“I wish the U.S. Department of Labor could issue more workplace regulations before Inauguration Day,”

– said no employer anywhere ever.

Questions about the new overtime regulations aside, there might just be another DOL initiative that falls by the wayside before it even began.

You may remember the DOL celebrating Memorial Day back in 2015 by issuing its then-Spring regulatory agenda, which included RIN number 1235-AA12 entitled “Hours Worked Under the Fair Labor Standards Act.” That agenda item was not the publication of a new rule, but rather an announcement that the DOL intended to publish a request for information in August 2015 to determine whether the creation of a new rule would be appropriate and necessary. Specifically, the DOL described that agenda initiative as follows:

“The Department is seeking information from stakeholders on the use of technology, including portable electronic devices, by employees away from the workplace and outside of scheduled work hours outside of scheduled work[.]”

To be fair, one of the biggest employer pitfalls that employment attorneys regularly discuss is the failure to pay for all hours worked by an employee when (1) the employee is performing work after hours and off premises using social media or some smartphone device, and (2) the employer does not necessarily know about that work because it is being performed after hours and off premises. This age of technology has, in many cases, created the 24/7 work day and the virtual “office” that is no longer constrained by the walls and ceilings of the company’s physical office building.

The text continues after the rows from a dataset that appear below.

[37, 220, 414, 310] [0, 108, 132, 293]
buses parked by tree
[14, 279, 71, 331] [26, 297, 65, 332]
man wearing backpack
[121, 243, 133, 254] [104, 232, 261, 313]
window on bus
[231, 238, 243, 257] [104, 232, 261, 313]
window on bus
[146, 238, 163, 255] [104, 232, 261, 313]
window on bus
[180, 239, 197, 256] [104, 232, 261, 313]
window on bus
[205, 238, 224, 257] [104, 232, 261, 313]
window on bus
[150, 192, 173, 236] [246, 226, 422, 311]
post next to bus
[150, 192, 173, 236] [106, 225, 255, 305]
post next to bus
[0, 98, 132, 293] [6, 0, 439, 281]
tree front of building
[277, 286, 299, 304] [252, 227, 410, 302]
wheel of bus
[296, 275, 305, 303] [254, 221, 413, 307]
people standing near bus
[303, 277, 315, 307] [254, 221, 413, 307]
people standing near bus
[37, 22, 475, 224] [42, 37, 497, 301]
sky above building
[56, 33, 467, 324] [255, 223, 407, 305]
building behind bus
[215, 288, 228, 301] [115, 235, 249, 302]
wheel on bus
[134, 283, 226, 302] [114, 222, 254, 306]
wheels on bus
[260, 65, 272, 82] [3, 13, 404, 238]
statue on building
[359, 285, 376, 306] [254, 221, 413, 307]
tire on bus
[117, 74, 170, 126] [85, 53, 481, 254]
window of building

Take, for example, the supervisor who sends work-related e-mails to one of her subordinate employees, and then that employee decides to look at and respond to the e-mails from her stadium seat at halftime of a Dallas Cowboys football game on a Sunday night. Or, consider the vacationing employee having drinks in a sun-drenched Cancun palapa, who receives a call from his manager asking him to quickly promote a sale on his Facebook page. Is all or any of that “work” that must be recorded and compensated?

The DOL’s concern has been two-fold: First, making sure that employees are properly compensated for work performed. Second, and perhaps not as obvious, but gleaned more from other agency action, trying to reduce employer encroachment on employees’ personal time, sick leave and family time off. In other words, this initiative is part of others that attempt to regulate work/life balance issues. Some work-related assistance may be reasonable or even necessary during certain types of leave, though other requests may be more intrusive when the leave involves certain physical or mental conditions.

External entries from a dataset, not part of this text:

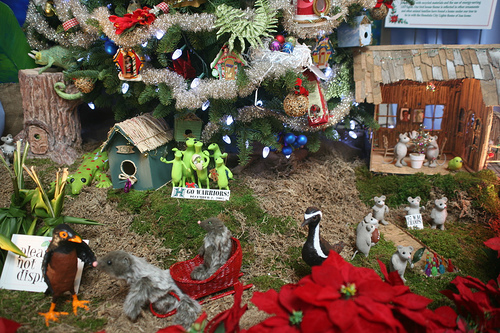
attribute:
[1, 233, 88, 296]
card — white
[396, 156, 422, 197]
ground — lizard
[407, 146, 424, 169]
pot — flower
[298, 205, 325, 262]
bird — black, white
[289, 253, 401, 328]
poinsettia — red, yellow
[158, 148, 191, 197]
teletubbie — green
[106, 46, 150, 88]
teletubbies — green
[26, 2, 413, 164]
christmas tree — decorated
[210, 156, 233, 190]
teletubbie — green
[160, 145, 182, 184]
teletubbie — green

Since 2015, the DOL apparently has had bigger regulatory fish to fry, and never actually sent out its request for information. Yet, the initiative has been included in each of its regulatory agenda since. However, in its most recent semiannual regulatory agenda, the DOL just moved the initiative to a longer-term agenda, meaning that it’s not expected to be released before the end of this year. That also means: (1) it’s not likely to happen before the Trump Administration’s DOL takes office; and (2) it, therefore, may not happen ever (well, at least for the next 4 or 8 years).

Employer Take Away: What should you as an employer take away from this development?

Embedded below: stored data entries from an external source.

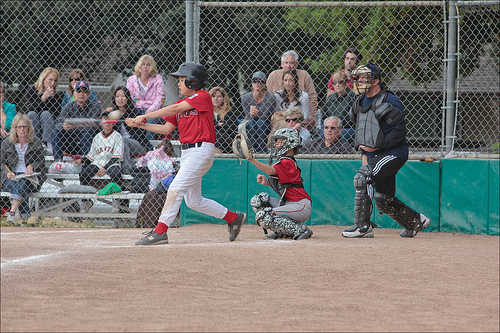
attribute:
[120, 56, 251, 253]
boy — batter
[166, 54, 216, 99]
helmet — black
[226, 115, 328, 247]
boy — catcher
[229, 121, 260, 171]
glove — leather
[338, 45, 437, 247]
man — umpire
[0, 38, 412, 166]
people — sitting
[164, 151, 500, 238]
barrier — turquoise, padded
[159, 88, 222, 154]
jersey — red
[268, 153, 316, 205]
jersey — red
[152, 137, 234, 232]
pants — white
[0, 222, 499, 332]
ground — dry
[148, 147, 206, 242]
leg — straight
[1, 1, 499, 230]
fence — metal, gray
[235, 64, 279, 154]
woman — sitting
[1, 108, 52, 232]
woman — blonde, sitting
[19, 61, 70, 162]
woman — blonde, sitting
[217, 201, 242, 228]
sock — red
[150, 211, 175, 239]
sock — red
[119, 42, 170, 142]
woman — blonde, sitting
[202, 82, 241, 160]
woman — sitting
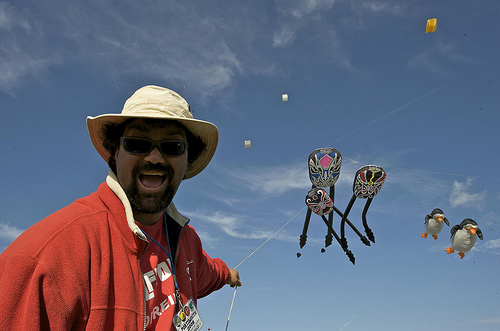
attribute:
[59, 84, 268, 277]
man — smiling, wearing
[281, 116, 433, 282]
kites — up, penguin, flying, yellow, mask, themed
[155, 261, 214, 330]
tag — id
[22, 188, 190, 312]
sweatshirt — red, fleece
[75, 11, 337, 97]
skies — clear, large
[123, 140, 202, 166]
sunglasses — worn, black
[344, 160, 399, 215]
kite — here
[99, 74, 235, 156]
hat — tan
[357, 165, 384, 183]
mask — red, kabuki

Whether or not the government ultimately forces action on the issue, employers should still focus on technology and employee activity by also taking inventory of certain practices and policies before any further DOL action is taken. A few thoughts for consumption:

  1. Make sure your policies (and practices) regarding working time, overtime, and the recording of hours worked are effective, accurate, and updated to reflect today’s realities and the realities of your employees’ positions.
  2. It is not sufficient simply to have a written policy that admonishes after-hours and off-site work when it is nothing more than a “wink-wink” policy that is not implemented in practice by direct supervisors and managers. E-mail and technology curfews, and other policies and practices less formal, must be cultural and emanate from the company’s c-suite all the way down.
  3. While it is perfectly acceptable to implement policies addressing the boundaries of work time and the need for approval to work overtime, it is less wise to discipline violations of such policies through wage or salary deductions than through the normal channels of performance discipline, even up to and including the termination of employment.
  4. Develop a strategy and practice regarding the common practice of “working through lunch.” No one wants to be George Orwellian to an extreme in the workplace, yet well-intentioned practices can come back to haunt you if the waiver of a lunch break is prohibited in your jurisdiction, or if your employee comes back years later and argues that he or she was really working through lunch and was not compensated.
  5. Give serious thought to whether it makes sense to limit the number of employees (and positions) who have company-issued smartphones or can have access to the company’s e-mails and systems from outside of the office. Perhaps there is a benefit to giving such devices and access only to those truly exempt employees, for whom you have fewer recordkeeping obligations when it comes to hours worked. That also assumes the company has properly classified its exempt employees. Oh, how this all interconnects.